*** Opening Records for the task ***

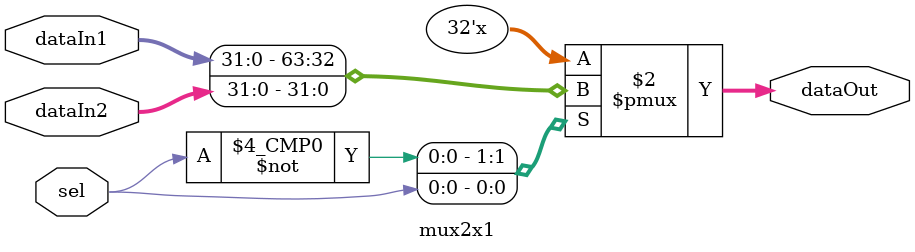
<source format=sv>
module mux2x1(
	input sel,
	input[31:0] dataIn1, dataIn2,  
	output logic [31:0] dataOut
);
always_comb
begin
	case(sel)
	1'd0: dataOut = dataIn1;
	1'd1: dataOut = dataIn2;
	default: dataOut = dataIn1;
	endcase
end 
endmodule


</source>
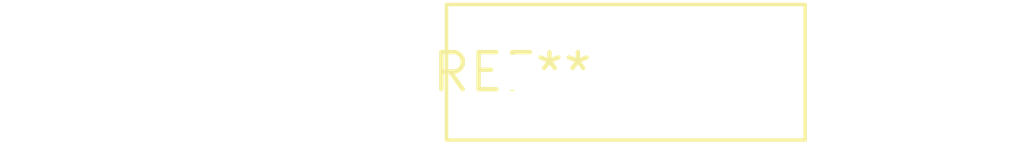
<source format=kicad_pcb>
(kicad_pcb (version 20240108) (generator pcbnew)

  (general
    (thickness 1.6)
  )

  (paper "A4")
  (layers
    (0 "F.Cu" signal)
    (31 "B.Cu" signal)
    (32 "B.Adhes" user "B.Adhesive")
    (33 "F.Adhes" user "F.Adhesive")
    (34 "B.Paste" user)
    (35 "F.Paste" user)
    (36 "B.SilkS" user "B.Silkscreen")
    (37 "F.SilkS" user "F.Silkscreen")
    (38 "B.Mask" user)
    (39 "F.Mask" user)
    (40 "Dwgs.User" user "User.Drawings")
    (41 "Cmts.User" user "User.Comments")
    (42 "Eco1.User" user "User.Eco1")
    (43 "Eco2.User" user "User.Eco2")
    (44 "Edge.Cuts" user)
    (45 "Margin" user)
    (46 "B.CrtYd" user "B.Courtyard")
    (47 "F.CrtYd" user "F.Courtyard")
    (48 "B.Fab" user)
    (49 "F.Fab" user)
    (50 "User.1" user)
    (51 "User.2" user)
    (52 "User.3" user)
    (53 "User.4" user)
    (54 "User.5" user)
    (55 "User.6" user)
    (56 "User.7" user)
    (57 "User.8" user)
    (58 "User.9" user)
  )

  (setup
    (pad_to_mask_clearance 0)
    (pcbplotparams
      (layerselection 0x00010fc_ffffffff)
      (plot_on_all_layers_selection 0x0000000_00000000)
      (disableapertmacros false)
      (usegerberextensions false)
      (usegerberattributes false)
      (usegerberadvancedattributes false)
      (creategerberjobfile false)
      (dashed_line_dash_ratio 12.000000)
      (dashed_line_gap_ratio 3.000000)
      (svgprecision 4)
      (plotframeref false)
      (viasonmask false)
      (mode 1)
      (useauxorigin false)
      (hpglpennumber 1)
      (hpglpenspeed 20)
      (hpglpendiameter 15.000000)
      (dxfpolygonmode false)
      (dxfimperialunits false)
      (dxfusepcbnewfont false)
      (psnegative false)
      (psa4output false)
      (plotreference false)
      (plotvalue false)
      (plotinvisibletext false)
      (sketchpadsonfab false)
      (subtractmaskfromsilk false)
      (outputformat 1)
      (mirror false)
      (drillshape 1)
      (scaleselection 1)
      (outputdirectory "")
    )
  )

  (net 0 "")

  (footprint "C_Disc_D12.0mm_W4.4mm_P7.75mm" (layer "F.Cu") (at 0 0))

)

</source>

*** Closing Records for the task ***

### Exercise
From the first line to the last, retype the entries above exactly, minus the pictures.

### Answer space
<source format=sv>
module mux2x1(
	input sel,
	input[31:0] dataIn1, dataIn2,  
	output logic [31:0] dataOut
);
always_comb
begin
	case(sel)
	1'd0: dataOut = dataIn1;
	1'd1: dataOut = dataIn2;
	default: dataOut = dataIn1;
	endcase
end 
endmodule


</source>
<source format=kicad_pcb>
(kicad_pcb (version 20240108) (generator pcbnew)

  (general
    (thickness 1.6)
  )

  (paper "A4")
  (layers
    (0 "F.Cu" signal)
    (31 "B.Cu" signal)
    (32 "B.Adhes" user "B.Adhesive")
    (33 "F.Adhes" user "F.Adhesive")
    (34 "B.Paste" user)
    (35 "F.Paste" user)
    (36 "B.SilkS" user "B.Silkscreen")
    (37 "F.SilkS" user "F.Silkscreen")
    (38 "B.Mask" user)
    (39 "F.Mask" user)
    (40 "Dwgs.User" user "User.Drawings")
    (41 "Cmts.User" user "User.Comments")
    (42 "Eco1.User" user "User.Eco1")
    (43 "Eco2.User" user "User.Eco2")
    (44 "Edge.Cuts" user)
    (45 "Margin" user)
    (46 "B.CrtYd" user "B.Courtyard")
    (47 "F.CrtYd" user "F.Courtyard")
    (48 "B.Fab" user)
    (49 "F.Fab" user)
    (50 "User.1" user)
    (51 "User.2" user)
    (52 "User.3" user)
    (53 "User.4" user)
    (54 "User.5" user)
    (55 "User.6" user)
    (56 "User.7" user)
    (57 "User.8" user)
    (58 "User.9" user)
  )

  (setup
    (pad_to_mask_clearance 0)
    (pcbplotparams
      (layerselection 0x00010fc_ffffffff)
      (plot_on_all_layers_selection 0x0000000_00000000)
      (disableapertmacros false)
      (usegerberextensions false)
      (usegerberattributes false)
      (usegerberadvancedattributes false)
      (creategerberjobfile false)
      (dashed_line_dash_ratio 12.000000)
      (dashed_line_gap_ratio 3.000000)
      (svgprecision 4)
      (plotframeref false)
      (viasonmask false)
      (mode 1)
      (useauxorigin false)
      (hpglpennumber 1)
      (hpglpenspeed 20)
      (hpglpendiameter 15.000000)
      (dxfpolygonmode false)
      (dxfimperialunits false)
      (dxfusepcbnewfont false)
      (psnegative false)
      (psa4output false)
      (plotreference false)
      (plotvalue false)
      (plotinvisibletext false)
      (sketchpadsonfab false)
      (subtractmaskfromsilk false)
      (outputformat 1)
      (mirror false)
      (drillshape 1)
      (scaleselection 1)
      (outputdirectory "")
    )
  )

  (net 0 "")

  (footprint "C_Disc_D12.0mm_W4.4mm_P7.75mm" (layer "F.Cu") (at 0 0))

)

</source>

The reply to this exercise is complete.